**PROBLEM DETAILS:** Would you set down every entry again, exactly as written?

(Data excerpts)
· · · ·

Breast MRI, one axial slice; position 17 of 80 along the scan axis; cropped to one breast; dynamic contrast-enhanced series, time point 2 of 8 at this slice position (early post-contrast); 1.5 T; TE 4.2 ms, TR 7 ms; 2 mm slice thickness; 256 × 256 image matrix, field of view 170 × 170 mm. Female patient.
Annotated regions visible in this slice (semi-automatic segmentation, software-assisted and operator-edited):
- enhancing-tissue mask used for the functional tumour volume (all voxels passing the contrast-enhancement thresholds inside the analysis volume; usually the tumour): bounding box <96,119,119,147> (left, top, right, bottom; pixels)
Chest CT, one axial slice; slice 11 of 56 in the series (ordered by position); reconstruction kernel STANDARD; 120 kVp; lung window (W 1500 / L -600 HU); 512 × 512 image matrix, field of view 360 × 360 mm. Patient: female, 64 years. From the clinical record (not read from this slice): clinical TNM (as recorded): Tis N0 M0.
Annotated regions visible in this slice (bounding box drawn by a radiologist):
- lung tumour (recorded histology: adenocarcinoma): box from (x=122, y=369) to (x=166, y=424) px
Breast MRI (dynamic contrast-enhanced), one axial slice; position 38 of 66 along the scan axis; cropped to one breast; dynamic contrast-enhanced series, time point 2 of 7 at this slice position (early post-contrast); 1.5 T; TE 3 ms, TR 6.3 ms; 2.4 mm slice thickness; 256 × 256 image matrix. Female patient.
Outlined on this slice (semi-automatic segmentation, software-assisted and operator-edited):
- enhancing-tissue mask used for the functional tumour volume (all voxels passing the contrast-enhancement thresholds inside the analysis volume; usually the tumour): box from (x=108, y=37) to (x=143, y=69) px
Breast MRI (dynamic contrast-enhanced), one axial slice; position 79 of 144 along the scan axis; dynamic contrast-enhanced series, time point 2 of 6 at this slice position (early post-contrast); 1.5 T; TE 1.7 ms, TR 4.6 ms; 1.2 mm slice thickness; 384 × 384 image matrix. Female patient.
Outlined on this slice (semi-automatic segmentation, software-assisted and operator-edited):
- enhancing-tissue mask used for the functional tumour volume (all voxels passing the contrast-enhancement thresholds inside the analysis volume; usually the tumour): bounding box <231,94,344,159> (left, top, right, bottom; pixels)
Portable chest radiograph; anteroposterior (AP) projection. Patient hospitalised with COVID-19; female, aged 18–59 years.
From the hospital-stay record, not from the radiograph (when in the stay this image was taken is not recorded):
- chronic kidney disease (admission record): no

· · · ·

**YOUR RESPONSE:**
Breast MRI, one axial slice; position 17 of 80 along the scan axis; cropped to one breast; dynamic contrast-enhanced series, time point 2 of 8 at this slice position (early post-contrast); 1.5 T; TE 4.2 ms, TR 7 ms; 2 mm slice thickness; 256 × 256 image matrix, field of view 170 × 170 mm. Female patient.
Annotated regions visible in this slice (semi-automatic segmentation, software-assisted and operator-edited):
- enhancing-tissue mask used for the functional tumour volume (all voxels passing the contrast-enhancement thresholds inside the analysis volume; usually the tumour): bounding box <96,119,119,147> (left, top, right, bottom; pixels)
Chest CT, one axial slice; slice 11 of 56 in the series (ordered by position); reconstruction kernel STANDARD; 120 kVp; lung window (W 1500 / L -600 HU); 512 × 512 image matrix, field of view 360 × 360 mm. Patient: female, 64 years. From the clinical record (not read from this slice): clinical TNM (as recorded): Tis N0 M0.
Annotated regions visible in this slice (bounding box drawn by a radiologist):
- lung tumour (recorded histology: adenocarcinoma): box from (x=122, y=369) to (x=166, y=424) px
Breast MRI (dynamic contrast-enhanced), one axial slice; position 38 of 66 along the scan axis; cropped to one breast; dynamic contrast-enhanced series, time point 2 of 7 at this slice position (early post-contrast); 1.5 T; TE 3 ms, TR 6.3 ms; 2.4 mm slice thickness; 256 × 256 image matrix. Female patient.
Outlined on this slice (semi-automatic segmentation, software-assisted and operator-edited):
- enhancing-tissue mask used for the functional tumour volume (all voxels passing the contrast-enhancement thresholds inside the analysis volume; usually the tumour): box from (x=108, y=37) to (x=143, y=69) px
Breast MRI (dynamic contrast-enhanced), one axial slice; position 79 of 144 along the scan axis; dynamic contrast-enhanced series, time point 2 of 6 at this slice position (early post-contrast); 1.5 T; TE 1.7 ms, TR 4.6 ms; 1.2 mm slice thickness; 384 × 384 image matrix. Female patient.
Outlined on this slice (semi-automatic segmentation, software-assisted and operator-edited):
- enhancing-tissue mask used for the functional tumour volume (all voxels passing the contrast-enhancement thresholds inside the analysis volume; usually the tumour): bounding box <231,94,344,159> (left, top, right, bottom; pixels)
Portable chest radiograph; anteroposterior (AP) projection. Patient hospitalised with COVID-19; female, aged 18–59 years.
From the hospital-stay record, not from the radiograph (when in the stay this image was taken is not recorded):
- chronic kidney disease (admission record): no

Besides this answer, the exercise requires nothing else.